Thu Apr 30 01:19:36 UTC 2020

On 4/28/20 8:56 PM, Maurizio Cimadamore wrote:
>> The idea with a standard API for reference counting would be to offer 
>> a framework that could be used for any native resources, not just 
>> memory segments or libraries or whatever next Panama is going to 
>> decide is "important", and that could be shared across any number of 
>> native libraries that are often used together to manage their 
>> resources in a sane way. Just for reference, here's an example with 
>> OpenCV and TensorFlow using JavaCPP's PointerScope:
>> http://bytedeco.org/news/2018/07/17/bytedeco-as-distribution/
> 
> My take on scope is that they work generally well - but, to make them 
> fully safe, then you have to start throwing in assumption about thread 
> confinement (which is described in this proposal). Your pointer API has 
> explicit retain/release method - if you call release() and the refCount 
> == 0 you deallocate. Right? (sorry if I got the library names wrong). 

Yes, that's the basic idea, but the point is that we can do everything 
via "scopes". We don't usually need to know that it's doing reference 
counting in the background, sort of like ARC in Swift.

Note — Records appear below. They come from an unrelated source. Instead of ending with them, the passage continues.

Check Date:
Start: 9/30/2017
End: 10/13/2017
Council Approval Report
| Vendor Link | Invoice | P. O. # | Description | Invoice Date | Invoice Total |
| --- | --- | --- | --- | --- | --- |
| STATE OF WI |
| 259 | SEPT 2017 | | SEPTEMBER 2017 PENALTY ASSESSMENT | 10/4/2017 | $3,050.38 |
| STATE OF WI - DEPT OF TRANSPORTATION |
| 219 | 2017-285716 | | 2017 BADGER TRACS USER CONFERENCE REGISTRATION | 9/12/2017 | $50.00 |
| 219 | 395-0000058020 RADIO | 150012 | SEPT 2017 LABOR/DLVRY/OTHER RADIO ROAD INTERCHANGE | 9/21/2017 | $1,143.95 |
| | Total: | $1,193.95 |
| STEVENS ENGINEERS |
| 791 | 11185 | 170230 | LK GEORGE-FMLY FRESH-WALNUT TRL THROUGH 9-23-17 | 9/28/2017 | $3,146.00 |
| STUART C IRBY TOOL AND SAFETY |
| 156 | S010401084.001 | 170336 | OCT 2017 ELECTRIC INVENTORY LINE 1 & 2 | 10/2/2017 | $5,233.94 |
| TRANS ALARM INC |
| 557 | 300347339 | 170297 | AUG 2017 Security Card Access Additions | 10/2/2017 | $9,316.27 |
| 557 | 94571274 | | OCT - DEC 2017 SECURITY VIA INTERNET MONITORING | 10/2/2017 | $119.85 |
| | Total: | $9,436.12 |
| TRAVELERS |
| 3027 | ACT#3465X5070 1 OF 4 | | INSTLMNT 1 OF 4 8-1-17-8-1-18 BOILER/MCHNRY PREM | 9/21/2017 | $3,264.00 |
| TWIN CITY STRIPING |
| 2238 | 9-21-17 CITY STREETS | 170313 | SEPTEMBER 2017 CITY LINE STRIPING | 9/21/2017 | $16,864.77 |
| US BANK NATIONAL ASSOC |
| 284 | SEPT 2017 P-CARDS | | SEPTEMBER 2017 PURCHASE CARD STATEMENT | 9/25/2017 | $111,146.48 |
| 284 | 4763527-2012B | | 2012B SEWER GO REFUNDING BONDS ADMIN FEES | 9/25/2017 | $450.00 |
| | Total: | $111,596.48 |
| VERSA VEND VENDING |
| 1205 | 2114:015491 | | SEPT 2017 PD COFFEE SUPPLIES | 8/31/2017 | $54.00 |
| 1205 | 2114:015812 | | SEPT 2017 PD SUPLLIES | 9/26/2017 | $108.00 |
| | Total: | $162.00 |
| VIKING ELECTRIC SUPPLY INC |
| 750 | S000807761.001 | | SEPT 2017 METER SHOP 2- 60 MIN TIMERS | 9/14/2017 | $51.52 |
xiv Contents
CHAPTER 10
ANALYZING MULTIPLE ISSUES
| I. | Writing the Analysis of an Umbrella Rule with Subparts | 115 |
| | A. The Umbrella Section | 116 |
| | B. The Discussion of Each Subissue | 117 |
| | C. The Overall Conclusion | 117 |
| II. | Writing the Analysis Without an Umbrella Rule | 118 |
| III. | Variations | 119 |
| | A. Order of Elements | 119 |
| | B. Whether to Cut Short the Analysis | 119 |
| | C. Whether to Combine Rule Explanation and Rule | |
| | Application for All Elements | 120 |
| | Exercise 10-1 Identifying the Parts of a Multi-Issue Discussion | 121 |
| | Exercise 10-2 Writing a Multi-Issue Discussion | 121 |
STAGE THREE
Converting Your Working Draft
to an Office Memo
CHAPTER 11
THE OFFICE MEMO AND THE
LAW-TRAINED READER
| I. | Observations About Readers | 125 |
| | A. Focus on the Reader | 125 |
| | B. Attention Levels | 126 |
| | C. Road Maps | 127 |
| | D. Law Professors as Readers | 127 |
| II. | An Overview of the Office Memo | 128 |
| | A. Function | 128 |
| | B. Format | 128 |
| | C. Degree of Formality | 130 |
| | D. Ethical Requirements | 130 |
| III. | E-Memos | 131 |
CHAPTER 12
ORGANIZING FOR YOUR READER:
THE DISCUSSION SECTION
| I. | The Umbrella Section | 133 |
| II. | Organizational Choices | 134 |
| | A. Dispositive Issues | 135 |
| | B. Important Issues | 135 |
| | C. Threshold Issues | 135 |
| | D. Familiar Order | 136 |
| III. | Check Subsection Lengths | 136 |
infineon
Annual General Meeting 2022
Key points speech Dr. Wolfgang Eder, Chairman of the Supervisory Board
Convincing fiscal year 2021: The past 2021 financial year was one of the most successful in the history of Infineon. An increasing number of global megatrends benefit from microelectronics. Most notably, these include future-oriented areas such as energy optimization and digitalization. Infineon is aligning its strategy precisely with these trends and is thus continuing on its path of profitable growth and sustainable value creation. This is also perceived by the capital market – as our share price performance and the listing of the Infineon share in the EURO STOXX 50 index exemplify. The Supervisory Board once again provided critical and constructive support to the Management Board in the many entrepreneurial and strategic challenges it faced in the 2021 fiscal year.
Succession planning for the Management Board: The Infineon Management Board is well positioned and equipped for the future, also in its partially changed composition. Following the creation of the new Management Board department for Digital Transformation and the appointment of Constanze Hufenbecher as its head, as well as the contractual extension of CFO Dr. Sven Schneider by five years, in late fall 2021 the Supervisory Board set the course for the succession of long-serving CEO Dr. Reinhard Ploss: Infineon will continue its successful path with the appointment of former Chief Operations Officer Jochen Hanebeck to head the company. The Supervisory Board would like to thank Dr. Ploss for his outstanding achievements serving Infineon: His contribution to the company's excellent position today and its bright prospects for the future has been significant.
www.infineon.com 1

> So, how do you solve problems like this:
> 
> Thread A accessing a pointer while thread B is 'releasing' it, where A 
> is not well-behaved and did NOT perform a retain() ?

Right, it's not perfect, but I think these kinds of issues are solvable, 
if we're willing to spend time and work on them. For example, if 
something like `PointerScope` could be integrated into the Java language 
itself, we would be able to guarantee that what you describe above never 
happens, making everything thread-safe. I don't see any limitations in 
that regards, but I may be missing something. Could you provide an 
example that fails? Or is there just concern about the performance hit 
that could be incurred (in which case I'd still say "let's work on it")?

> So, in my mental model, refcounts, scopes are _tools. If the _goal_ is 
> to write a safe API, these tools, alone, are not going to save the day. 
> A scope-like abstraction can of course be made to work, if you bring 
> together _other_ restrictions (e.g. pointers in a scope can only be used 
> by one thread). Assuming your API (and your clients) are ok with that 
> restriction, of course. Otherwise, we're basically discussing ways on 
> how to build an _unsafe_ API, which is a much simpler problem and not 
> what the Foreign Memory Access API is trying to do.
> 
> 
> As for the claim that library and memory resources are in the same 
> league, I think even that claim is questionable. Memory can be short 
> lived - you allocate something on the stack, pass it on a function and 
> then clear the memory. But a library has (typically) a much longer 
> lifespan. So, while it is in general not great to rely on the GC to 
> auto-clean the memory allocated off-heap (there are many war stories as 
> to why this fails to scale at some point), I see very little gain in 
> adding a lot of complexity to allow for deterministic library unloading, 
> when the GC is probably going to do fine for such longer-lived objects - 
> at the same time avoiding the "same thread" restrictions, and providing 
> a guarantee that all native method handles derived from a library will 
> keep the library alive.

My point is that this can all be part of a standard API to deal with all 
these issues, *in one place*, instead of forcing users to come up with 
their own heuristics, over and over again, leaving us with a large 
amount of mental models to deal with. JavaCPP also relies on the GC to 
clean up things around, and as I mentioned in another thread, it even 
tries to call System.gc and malloc_trim(0) a few times as a last-ditch 
effort to not throw OutOfMemoryError. Why not put that kind of thing in 
the JDK where everyone can agree on something that makes sense instead 
of having them come up with different heuristics for these things? 
That's what I think we should agree on first, not the technical details 
of what should ultimately be done, but that there is a need to agree on 
doing something to standardize this, as has been done with varying 
levels of success in other languages like C++, Python, and Swift. If 
Java is different in that sense, could you explain why it needs to *not* 
provide a standard way of doing these kinds of things?

Samuel